Modern application delivery relies on visibility—seeing, understanding, and acting on what’s happening within dynamic containerized environments. Our platform engineering team at NetApp IT faced a familiar challenge: ensuring real-time observability and security across our Kubernetes clusters, without added complexity or cost.
What began as an experiment soon evolved into replacing an industry-standard tool with one of our own NetApp solutions: NetApp Data Infrastructure Insights (DII).
We previously used Sysdig to monitor our Kubernetes clusters, relying on its observability and security features. However, as we introduced a new modern SDLC security suite onto our platform, we needed to reassess our tooling strategy.
At the same time, DII was rapidly maturing. After evaluating its observability capabilities, we strategically decided to retire Sysdig Monitor, reallocate our licenses to Sysdig Secure for runtime protection, and adopt DII as our core monitoring and diagnostics platform.
“It wasn’t a decision we took lightly,” said David Fox, NetApp Platform Engineering Team Lead. “We put DII through the same scrutiny we would any external tool. We had to be confident it would give us the insight we needed, especially when things go wrong in production.”
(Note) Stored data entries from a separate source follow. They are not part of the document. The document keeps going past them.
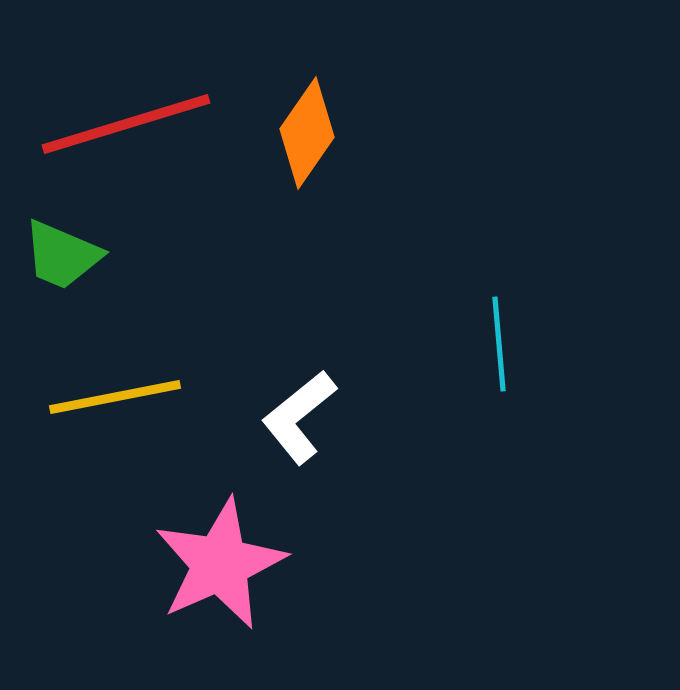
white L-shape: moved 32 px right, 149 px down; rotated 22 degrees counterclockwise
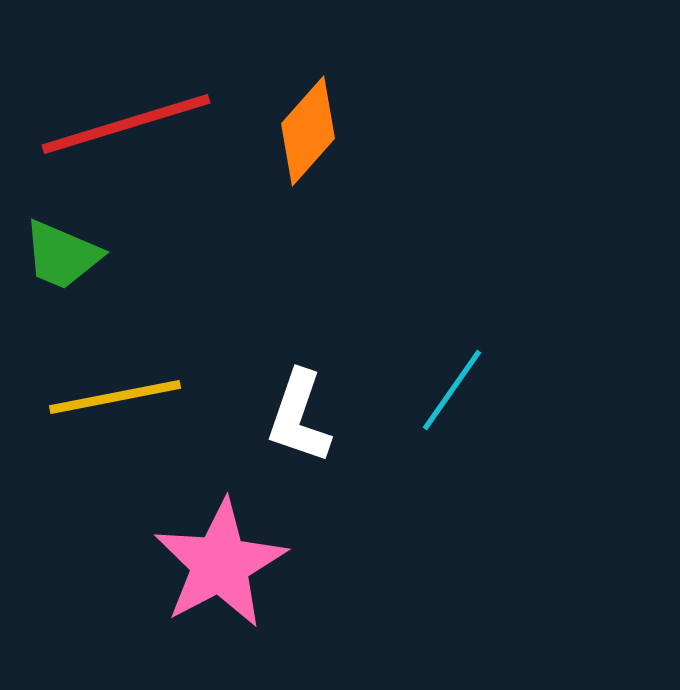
orange diamond: moved 1 px right, 2 px up; rotated 7 degrees clockwise
cyan line: moved 47 px left, 46 px down; rotated 40 degrees clockwise
white L-shape: rotated 32 degrees counterclockwise
pink star: rotated 4 degrees counterclockwise
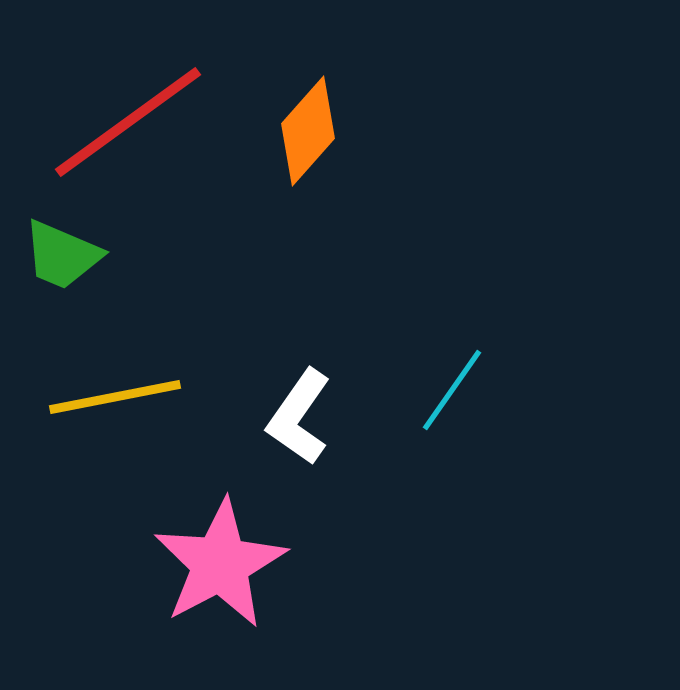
red line: moved 2 px right, 2 px up; rotated 19 degrees counterclockwise
white L-shape: rotated 16 degrees clockwise
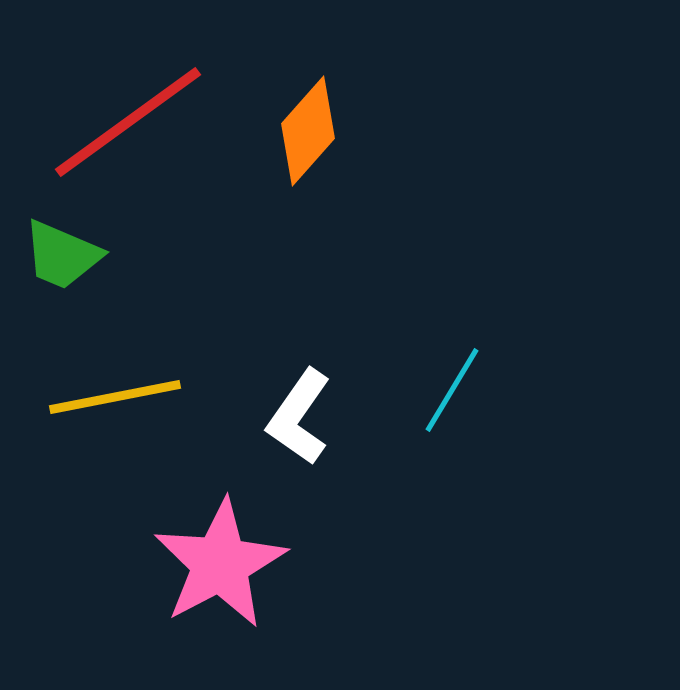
cyan line: rotated 4 degrees counterclockwise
For our team, observability is mission-critical. We need to respond quickly to issues like dropped connections or performance slowdowns. DII has become our go-to platform for identifying root causes and resolving incidents quickly.
When developers flag issues, we use DII to track metrics like CPU usage, memory pressure, host utilization, and error rates. DII helps us correlate resource spikes with pod configurations or limits, enabling us to identify containers hitting their CPU cap, for example, before they cause wider disruptions.
Another game-changer is DII’s change-tracking capability. We can trace changes to application manifests over time and correlate them with incident reports. If something started breaking three days ago, DII shows us exactly what changed and when. That historical lens is essential for solving intermittent issues.
Our journey with DII wasn’t seamless. Early versions lacked full feature parity with Sysdig, and there were compatibility hurdles. But we didn’t go it alone—we partnered closely with the DII product team, submitting enhancement requests and validating new capabilities as they came online.
“In many ways, we’ve acted as both customer and collaborator,” said Fox. “We’ve helped shape the direction of DII, and that’s been a unique and rewarding aspect of this journey.”
This close collaboration means NetApp IT directly influences the tool’s development—a rare and valuable position when working with internal solutions.
As DII continues to evolve, we’re driving toward deeper integration across platforms, increased automation, and support for multi-cluster and multi-cloud environments.
We’re leveraging services like Amazon FSx for NetApp ONTAP to extend this visibility into our public cloud footprint. With FSx for ONTAP, we maintain consistent observability and automation standards across both on-prem and cloud environments, powered by Trident and tightly integrated into the DII platform.
DII is also becoming a cornerstone of our broader observability and FinOps strategy, providing insights into health, performance, cost, and application behavior at scale.
This shift is more than a tooling change—it’s part of our commitment to operational excellence, platform resiliency, and delivering unified observability across NetApp IT’s hybrid infrastructure.